- **WORK REQUIRED**:
Each line below with the word "hand" needs to be copied.
[Start of Attachment]
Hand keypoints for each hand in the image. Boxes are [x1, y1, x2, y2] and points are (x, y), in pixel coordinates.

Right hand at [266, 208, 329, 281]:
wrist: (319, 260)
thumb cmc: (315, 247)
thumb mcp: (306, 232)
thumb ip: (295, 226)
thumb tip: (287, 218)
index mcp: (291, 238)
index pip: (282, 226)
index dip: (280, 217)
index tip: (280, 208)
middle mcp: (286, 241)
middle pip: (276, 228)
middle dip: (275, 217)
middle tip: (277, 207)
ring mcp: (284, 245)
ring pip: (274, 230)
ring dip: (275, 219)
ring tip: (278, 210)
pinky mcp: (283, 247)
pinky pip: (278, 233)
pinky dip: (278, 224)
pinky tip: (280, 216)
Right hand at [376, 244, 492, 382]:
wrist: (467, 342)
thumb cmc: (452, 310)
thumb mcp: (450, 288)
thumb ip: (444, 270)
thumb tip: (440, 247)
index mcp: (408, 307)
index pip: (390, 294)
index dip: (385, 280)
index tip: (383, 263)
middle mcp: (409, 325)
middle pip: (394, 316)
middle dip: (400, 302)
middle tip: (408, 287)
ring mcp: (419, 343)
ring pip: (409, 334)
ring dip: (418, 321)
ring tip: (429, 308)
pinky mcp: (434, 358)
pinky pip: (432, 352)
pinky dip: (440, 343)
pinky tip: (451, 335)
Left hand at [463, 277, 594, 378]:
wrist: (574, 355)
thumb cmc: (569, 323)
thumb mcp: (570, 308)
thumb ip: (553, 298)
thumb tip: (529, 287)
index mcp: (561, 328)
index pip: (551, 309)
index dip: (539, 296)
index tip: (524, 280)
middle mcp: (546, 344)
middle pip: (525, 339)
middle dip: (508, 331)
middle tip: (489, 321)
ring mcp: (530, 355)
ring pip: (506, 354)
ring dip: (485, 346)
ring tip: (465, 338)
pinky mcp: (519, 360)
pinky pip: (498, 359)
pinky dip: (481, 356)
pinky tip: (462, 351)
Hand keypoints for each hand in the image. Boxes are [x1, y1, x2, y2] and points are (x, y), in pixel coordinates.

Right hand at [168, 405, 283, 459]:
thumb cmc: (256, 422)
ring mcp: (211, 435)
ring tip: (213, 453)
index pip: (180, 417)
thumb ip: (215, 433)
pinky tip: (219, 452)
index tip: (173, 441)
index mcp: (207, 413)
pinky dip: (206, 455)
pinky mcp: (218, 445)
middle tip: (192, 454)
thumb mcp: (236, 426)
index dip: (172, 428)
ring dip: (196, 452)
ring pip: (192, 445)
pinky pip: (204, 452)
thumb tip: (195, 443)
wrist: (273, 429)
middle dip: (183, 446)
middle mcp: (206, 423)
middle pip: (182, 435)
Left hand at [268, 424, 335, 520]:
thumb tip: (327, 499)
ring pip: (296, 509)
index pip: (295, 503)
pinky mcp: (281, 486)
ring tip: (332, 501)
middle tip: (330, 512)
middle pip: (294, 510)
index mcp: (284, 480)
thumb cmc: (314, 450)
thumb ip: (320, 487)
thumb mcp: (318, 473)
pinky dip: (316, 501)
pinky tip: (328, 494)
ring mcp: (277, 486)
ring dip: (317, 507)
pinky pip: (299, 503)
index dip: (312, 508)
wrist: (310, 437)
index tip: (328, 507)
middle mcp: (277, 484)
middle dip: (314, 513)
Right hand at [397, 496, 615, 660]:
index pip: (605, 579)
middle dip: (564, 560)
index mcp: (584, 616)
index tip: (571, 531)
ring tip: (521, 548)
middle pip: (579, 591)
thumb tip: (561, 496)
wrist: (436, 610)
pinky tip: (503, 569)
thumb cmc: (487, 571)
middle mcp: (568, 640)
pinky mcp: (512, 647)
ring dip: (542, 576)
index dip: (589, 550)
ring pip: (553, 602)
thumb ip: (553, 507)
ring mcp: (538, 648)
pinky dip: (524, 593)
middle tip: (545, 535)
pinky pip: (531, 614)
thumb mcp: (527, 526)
[End of Attachment]
- **RESPONSE AREA**:
Hand keypoints for each hand in the image. Boxes are [x1, y1, x2, y2] and points are (x, y), in pixel coordinates.
Right hand at [266, 208, 329, 281]:
Right hand at [376, 244, 492, 382]:
Left hand at [463, 277, 594, 378]:
Hand keypoints for each hand in the image. Boxes are [x1, y1, x2, y2] and points are (x, y), in pixel coordinates.
Right hand at [168, 405, 283, 459]:
Left hand at [268, 424, 335, 520]:
Right hand at [397, 496, 615, 660]:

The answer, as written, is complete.